Le Lexicon prend-il les meilleures miettes du gâteau de Rowling ?
Les plaignants sont retombés dans le travers de la généralisation lorsque Rowling, le premier témoin dans l’affaire, s’est rendue à la barre en tant que dernier témoin à comparaître pour le procès. Comparant ses romans à un gâteau, Rowling a affirmé que le Lexicon en avait sélectionné les meilleures “miettes”, les reconditionnait et les vendait sous couvert d’“offre de divertissement”.
À nouveau, le Juge Patterson est intervenu et s’est adressé à Rowling directement. “Pouvez-vous vous imaginer un instant que quiconque lisant [le ‘Lexicon’] le ferait pour se divertir ?”
“Non”, a-t-elle répondu. “Mais, sans vouloir paraître arrogante ou vaniteuse, il contient des éléments divertissants – et je les ai écrits.” Rowling a poursuivi en disant que la Loi ne devrait pas lui accorder moins de protection de ces droits d’auteur uniquement parce que son œuvre a eu du succès. Et, si RDR l’emporte, elle a débattu du fait que […] l’on s’engagerait alors sur “un terrain glissant”, que cela ouvrirait des “portes à toutes sortes de possibilités”, qu’“un exemple serait donné” et que tout le monde aurait la possibilité de “plagier le travail d’un auteur” et de se l’approprier.
[…]« Peut-être aurais-je besoin d’un guide de référence pour cette affaire »
C’était le commentaire de clôture du témoignage par le Juge Patterson. À nouveau, il a fortement recommandé aux deux parties de trouver un terrain d’entente, leur rappelant que la doctrine du « fair-use » n’est “pas claire”. Hammer a ensuite réclamé la possibilité de donner un commentaire de clôture, ce qui était ingénieux de sa part étant donné que son associé dans l’affaire, Anthony Falzone, en avait délivré un important.
L’avocate de Rowling, Dale Cendali d’O’Melveny, a à nouveau mis l’accent sur le thème principal de l’argumentation des plaignants, selon lequel le Lexicon “prend beaucoup trop pour ne donner que très peu” et n’offre que peu d’éléments d’analyse et d’interprétation.

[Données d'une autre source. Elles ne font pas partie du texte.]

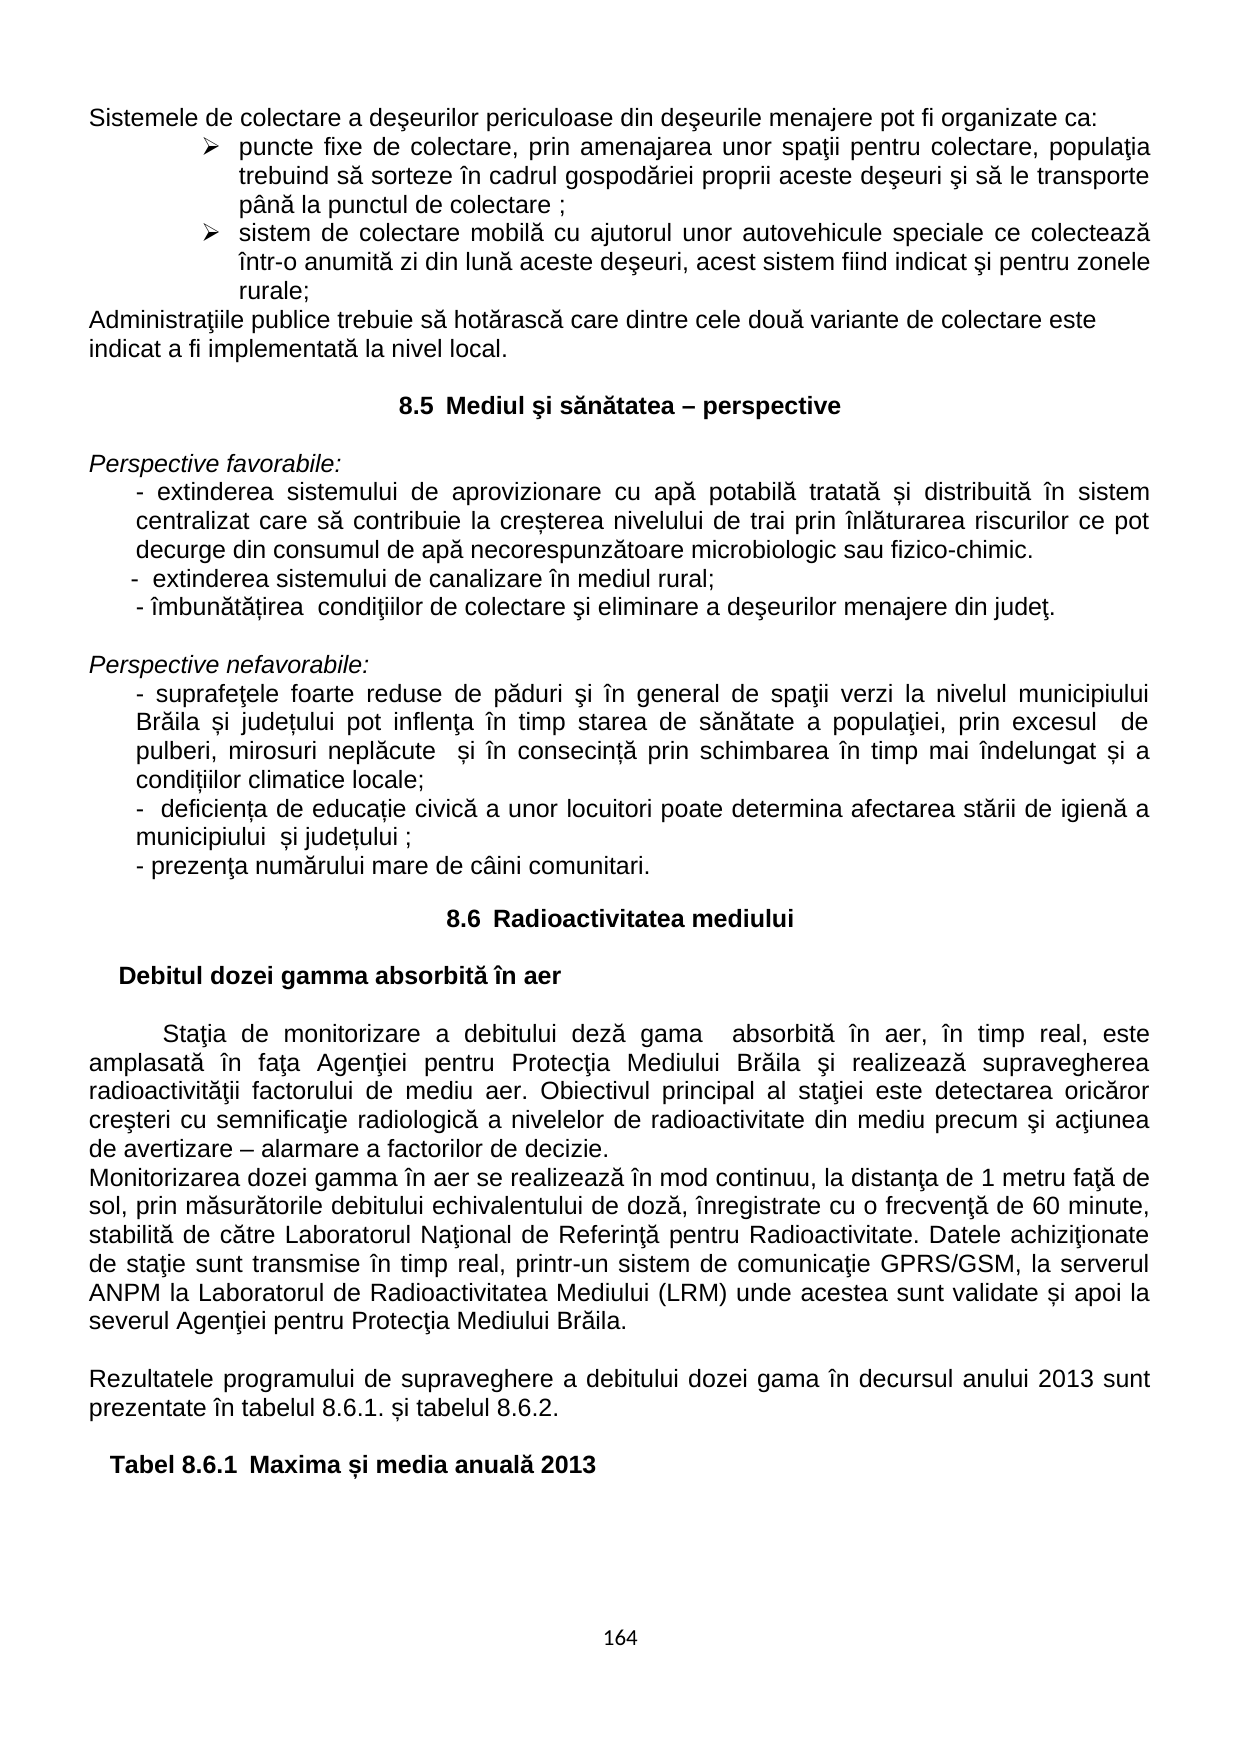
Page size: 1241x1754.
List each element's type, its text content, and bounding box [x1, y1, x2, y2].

Anthony Falzone, avocat de la défense et professeur de Droit à l’Université de Stanford qui n’avait pas pris la parole depuis son discours d’introduction, a emprunté un ton professoral et a conduit le juge à travers une analyse profonde du cas de RDR. La “synthèse” et la “condensation” sont ce qui fait du Lexicon une œuvre novatrice, a-t-il affirmé. “La qualité ne devrait pas avoir d’importance”, a-t-il souligné. Si le Lexicon est mauvais, a-t-il conclu, la solution n’est pas d’en empêcher la publication, mais plutôt que Rowling écrive la sienne.